Rusia telah mengambil kendali militer sekitar 20 persen wilayah Ukraina sejak 2014, menekankan bahwa setiap rencana perdamaian harus mengakui “realitas di lapangan”.
Ukraina mengatakan bahwa kesepakatan perdamaian harus membatalkan aneksasi Rusia atas semua wilayahnya, yang akan mencakup pembatalan aneksasi Crimea dan mengembalikannya kepada kendali Kyiv.
Selain itu, Ukraina telah mencari keras lebih banyak dana dan senjata, dan untuk menjadi anggota aliansi militer Barat. NATO telah memulai proses keanggotaan Kyiv, menjanjikan “jalan tak terelakkan” untuk masuk ke aliansi 32 anggota.
Kyiv juga ingin pejabat Rusia diadili di pengadilan internasional.
Apa yang terjadi sekarang?
Perang antara Rusia dan Ukraina tidak menunjukkan tanda-tanda berhenti dalam waktu dekat terlepas dari retorika pemilihan di AS.
Kremlin juga menyatakan pesimisme mengenai klaim Trump untuk segera mengakhiri perang, dengan juru bicara Dmitry Peskov mengatakan pada awal September bahwa jenis pemikiran ini masuk dalam “ranah fantasi”.

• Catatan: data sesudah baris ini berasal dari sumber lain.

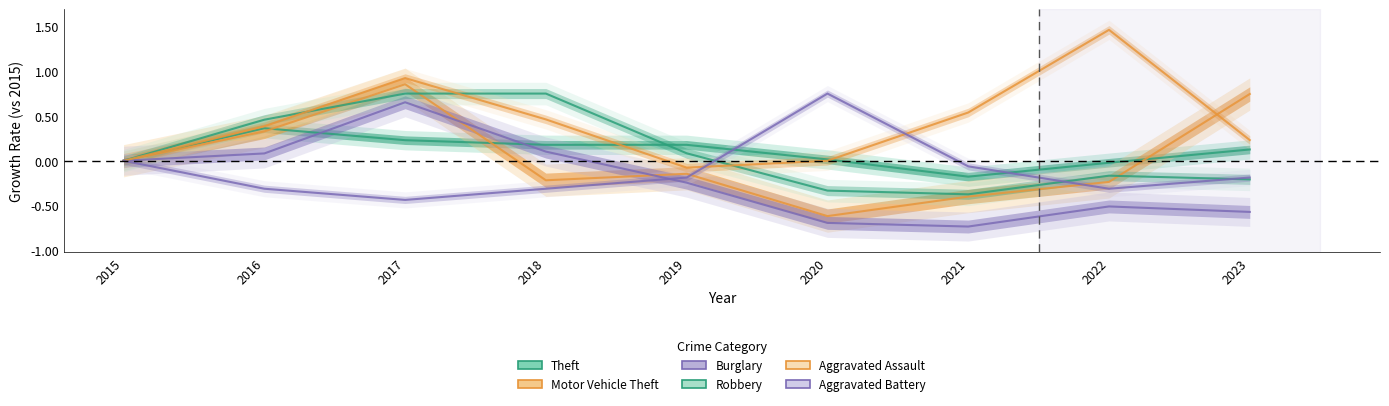

Reading left to right, extract all data points from this chart.

Theft: 2015=0.0	2016=0.4	2017=0.2	2018=0.2	2019=0.2	2020=0.0	2021=-0.2	2022=-0.0	2023=0.1
Motor Vehicle Theft: 2015=0.0	2016=0.3	2017=0.9	2018=-0.2	2019=-0.1	2020=-0.6	2021=-0.4	2022=-0.2	2023=0.7
Burglary: 2015=0.0	2016=0.1	2017=0.7	2018=0.1	2019=-0.2	2020=-0.7	2021=-0.7	2022=-0.5	2023=-0.6
Robbery: 2015=0.0	2016=0.5	2017=0.8	2018=0.8	2019=0.1	2020=-0.3	2021=-0.4	2022=-0.2	2023=-0.2
Aggravated Assault: 2015=0.0	2016=0.4	2017=0.9	2018=0.5	2019=-0.1	2020=0.0	2021=0.5	2022=1.5	2023=0.2
Aggravated Battery: 2015=0.0	2016=-0.3	2017=-0.4	2018=-0.3	2019=-0.2	2020=0.8	2021=-0.1	2022=-0.3	2023=-0.2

Presiden Rusia Vladimir Putin juga tampaknya menggoda kampanye Harris awal bulan ini, dengan mengatakan bahwa Moskow “mendukung”nya dan mungkin ia tidak akan memberlakukan sanksi lebih lanjut terhadap Rusia.
Sementara itu, Rusia dan Ukraina terus bertempur di wilayah masing-masing saat militer Rusia membuat kemajuan kecil di Ukraina timur dan pasukan Ukraina terus melanjutkan serangannya ke wilayah perbatasan Kursk.
Pemimpin Rusia telah menolak untuk menarik mundur pasukan dan senjata dengan cara yang bermakna dari wilayah Ukraina untuk meredakan invasi masuk ke wilayah mereka, namun mereka secara perlahan telah melakukan mobilisasi untuk mendorong ofensif balik.